**Page extract**:
7

This sample data is returned by Web Service

200,6, "California, USA"

I want to split them using split(",") and tried to see the result using simple code.

String loc = "200,6,\"California, USA\"";       
String[] s = loc.split(",");

for(String f : s)
   System.out.println(f);

Unfortunately this is the result

200
6
"California
 USA"

The expected result should be

200
6
"California, USA"

I tried different regular expressions and no luck. Is it possible to escape the given regular expression inside of "" ?

UPDATE 1: Added C# Code

UPDATE 2: Removed C# Code

  • Do you expect to see more than one quoted item on the same line? – Sergey Kalinichenko Feb 04 '13 at 03:47
  • Hmmm. Only sentence/words inside of `" "` –  Feb 04 '13 at 03:49
  • possible duplicate of [Parsing CSV input with a RegEx in java](http://stackoverflow.com/questions/1441556/parsing-csv-input-with-a-regex-in-java) – assylias Feb 04 '13 at 03:53
  • In C#, you should be using `string.Split`, not `Regex.Split`. In any case, your desired result can't be achieved with the split function (in either language) - reading the documentation for those functions, you won't see any indication that they respect quotation marks or other textual conventions. – prprcupofcoffee Feb 04 '13 at 04:03

4 Answers4

3
,(?=(?:[^"]|"[^"]*")*$)

**What is asked**: From the thread on splitting a quoted, comma-separated string, extract the passage that starts at "This sample data" and continues up to and including "using simple code.".

**Provided material**:
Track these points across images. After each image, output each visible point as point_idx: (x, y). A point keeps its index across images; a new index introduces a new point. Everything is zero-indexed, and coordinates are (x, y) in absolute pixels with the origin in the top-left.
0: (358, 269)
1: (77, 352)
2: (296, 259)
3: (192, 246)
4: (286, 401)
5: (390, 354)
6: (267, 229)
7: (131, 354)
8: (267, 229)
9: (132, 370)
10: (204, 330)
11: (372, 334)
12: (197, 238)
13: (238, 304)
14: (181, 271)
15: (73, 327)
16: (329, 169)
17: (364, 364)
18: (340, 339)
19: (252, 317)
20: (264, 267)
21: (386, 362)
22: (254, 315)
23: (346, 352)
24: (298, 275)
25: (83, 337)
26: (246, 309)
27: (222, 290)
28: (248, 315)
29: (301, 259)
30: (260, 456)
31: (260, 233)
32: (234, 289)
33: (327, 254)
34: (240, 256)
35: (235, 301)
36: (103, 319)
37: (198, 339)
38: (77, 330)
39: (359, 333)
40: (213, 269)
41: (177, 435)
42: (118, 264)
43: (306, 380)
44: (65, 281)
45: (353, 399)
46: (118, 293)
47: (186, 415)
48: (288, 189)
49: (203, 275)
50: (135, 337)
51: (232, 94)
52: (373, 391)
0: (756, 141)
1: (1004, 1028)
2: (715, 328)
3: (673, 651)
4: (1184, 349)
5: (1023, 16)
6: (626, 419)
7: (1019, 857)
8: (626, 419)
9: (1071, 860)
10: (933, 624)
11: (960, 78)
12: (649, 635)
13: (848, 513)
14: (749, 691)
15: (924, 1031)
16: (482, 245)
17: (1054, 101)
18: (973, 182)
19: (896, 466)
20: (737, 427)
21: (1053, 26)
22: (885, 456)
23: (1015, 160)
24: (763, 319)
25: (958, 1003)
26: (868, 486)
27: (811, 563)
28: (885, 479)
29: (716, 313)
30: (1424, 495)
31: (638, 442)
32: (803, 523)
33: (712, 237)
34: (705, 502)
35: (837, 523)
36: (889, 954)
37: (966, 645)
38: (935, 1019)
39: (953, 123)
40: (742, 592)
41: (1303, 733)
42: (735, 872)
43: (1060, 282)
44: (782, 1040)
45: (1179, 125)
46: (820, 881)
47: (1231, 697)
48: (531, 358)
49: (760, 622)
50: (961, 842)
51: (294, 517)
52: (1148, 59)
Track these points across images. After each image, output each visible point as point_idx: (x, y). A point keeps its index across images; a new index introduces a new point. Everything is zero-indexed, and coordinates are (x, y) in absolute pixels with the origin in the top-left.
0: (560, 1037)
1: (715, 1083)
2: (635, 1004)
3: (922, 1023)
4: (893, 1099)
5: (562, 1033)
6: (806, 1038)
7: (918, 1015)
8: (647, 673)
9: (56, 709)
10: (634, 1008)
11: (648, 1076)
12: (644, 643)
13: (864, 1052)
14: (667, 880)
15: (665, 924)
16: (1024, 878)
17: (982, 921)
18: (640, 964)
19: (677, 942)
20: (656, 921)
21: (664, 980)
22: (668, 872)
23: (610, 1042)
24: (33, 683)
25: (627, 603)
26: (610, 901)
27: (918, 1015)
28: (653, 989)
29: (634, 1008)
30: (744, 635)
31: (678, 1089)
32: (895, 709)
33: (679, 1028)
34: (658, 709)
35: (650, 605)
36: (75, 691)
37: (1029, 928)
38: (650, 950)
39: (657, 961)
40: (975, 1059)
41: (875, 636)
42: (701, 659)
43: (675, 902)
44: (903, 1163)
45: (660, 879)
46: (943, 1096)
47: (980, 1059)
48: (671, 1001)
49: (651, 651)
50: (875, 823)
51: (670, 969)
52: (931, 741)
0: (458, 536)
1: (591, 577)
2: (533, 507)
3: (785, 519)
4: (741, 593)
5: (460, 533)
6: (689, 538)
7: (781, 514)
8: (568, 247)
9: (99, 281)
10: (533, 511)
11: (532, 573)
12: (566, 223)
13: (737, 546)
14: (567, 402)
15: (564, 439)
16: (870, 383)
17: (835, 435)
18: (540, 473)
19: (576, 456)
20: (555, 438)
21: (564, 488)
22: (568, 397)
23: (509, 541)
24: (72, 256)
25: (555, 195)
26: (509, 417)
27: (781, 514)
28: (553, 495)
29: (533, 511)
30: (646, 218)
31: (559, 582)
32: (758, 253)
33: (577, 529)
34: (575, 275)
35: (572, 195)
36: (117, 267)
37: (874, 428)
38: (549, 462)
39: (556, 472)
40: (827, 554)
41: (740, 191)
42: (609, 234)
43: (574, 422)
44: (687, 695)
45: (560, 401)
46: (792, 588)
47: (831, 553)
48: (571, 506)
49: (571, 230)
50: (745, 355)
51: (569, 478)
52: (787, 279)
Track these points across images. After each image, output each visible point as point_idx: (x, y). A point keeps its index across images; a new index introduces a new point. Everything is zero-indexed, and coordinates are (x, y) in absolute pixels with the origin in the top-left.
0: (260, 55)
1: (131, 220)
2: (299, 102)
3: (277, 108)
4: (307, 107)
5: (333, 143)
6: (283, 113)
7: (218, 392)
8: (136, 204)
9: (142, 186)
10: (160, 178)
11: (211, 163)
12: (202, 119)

**The result**:
This sample data is returned by Web Service

200,6, "California, USA"

I want to split them using split(",") and tried to see the result using simple code.